Охотникам приходится охотиться и за охотниками. Это еще более тонкая работа: надо первым увидеть охотника и захватить инициативу; вести бой спокойно; действия должны быть точны, не то в спешке допустишь ошибку. Ну, а если воздушного противника нет — атакуешь наземные цели, все, что попадется, и одна из главных задач — при атаке эшелона поразить паровоз.
…Конференция длилась до вечера. Все вместе пришли к определенным выводам: как надо поражать воздушного и наземного противника, какие качества нужны воздушному охотнику.

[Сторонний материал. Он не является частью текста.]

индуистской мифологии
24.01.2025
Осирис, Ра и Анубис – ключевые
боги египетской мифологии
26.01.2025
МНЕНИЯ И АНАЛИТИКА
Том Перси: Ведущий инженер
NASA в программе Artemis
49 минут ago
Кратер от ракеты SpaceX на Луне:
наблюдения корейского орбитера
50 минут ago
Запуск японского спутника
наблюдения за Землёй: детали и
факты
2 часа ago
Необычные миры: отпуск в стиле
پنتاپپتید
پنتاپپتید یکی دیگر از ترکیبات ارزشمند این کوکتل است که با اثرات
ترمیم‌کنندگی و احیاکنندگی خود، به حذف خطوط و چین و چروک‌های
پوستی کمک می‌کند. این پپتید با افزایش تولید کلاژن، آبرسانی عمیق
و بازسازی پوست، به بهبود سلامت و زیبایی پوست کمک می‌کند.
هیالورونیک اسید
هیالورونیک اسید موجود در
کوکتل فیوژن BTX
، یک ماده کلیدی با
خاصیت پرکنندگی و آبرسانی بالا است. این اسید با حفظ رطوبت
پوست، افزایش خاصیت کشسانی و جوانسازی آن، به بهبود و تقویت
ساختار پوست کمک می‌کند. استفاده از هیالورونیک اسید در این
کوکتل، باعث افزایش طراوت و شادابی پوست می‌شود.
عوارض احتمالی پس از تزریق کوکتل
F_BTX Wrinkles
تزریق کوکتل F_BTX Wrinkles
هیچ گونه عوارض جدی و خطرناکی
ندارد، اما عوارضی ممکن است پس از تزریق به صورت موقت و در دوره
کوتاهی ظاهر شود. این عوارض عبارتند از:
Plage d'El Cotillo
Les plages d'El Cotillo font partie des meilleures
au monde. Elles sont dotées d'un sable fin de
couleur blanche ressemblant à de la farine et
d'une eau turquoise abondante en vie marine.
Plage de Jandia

Командир был прав: конференция дала многое всем. А для меня оказалась настоящей школой. Закрывая ее, командир сообщил новость: мы скоро получим фотокинопулеметы.
— Фотоконтроль результатов боевой деятельности, — сказал он, — поможет нам не только подтвердить, что вражеский самолет сбит, но и выявит более выгодное направление атак, поможет получить наглядное представление о них.
Мы разошлись, оживленно обсуждая новость и выступления товарищей. Конференция как будто еще продолжалась…
Уже не раз я вылетал с Титаренко на охоту в район южнее Варшавы. Воздушный противник как бы затаился, притих, зато во время наших атак по эшелонам немцы открывали яростный зенитный огонь. Маневрировали мы умело, и нам удавалось наносить поражение. У меня уже выработалось умение быстро выходить на цель с бреющего полета. И когда в полк на стажировку с Дальнего Востока прибыл заместитель командира авиаполка майор Яков Филиппов, его прикрепили ко мне, а Титаренко стал чаще вылетать с Чупиковым. В боях Филиппов еще не участвовал и с нетерпением ждал задания на боевой вылет. Но сначала нам надо было слетаться, а ему — изучить район. Теоретическая подготовка у него была хорошая, дела у нас пошли быстро. И скоро я доложил командиру, что готов вылететь на задание в паре с Филипповым.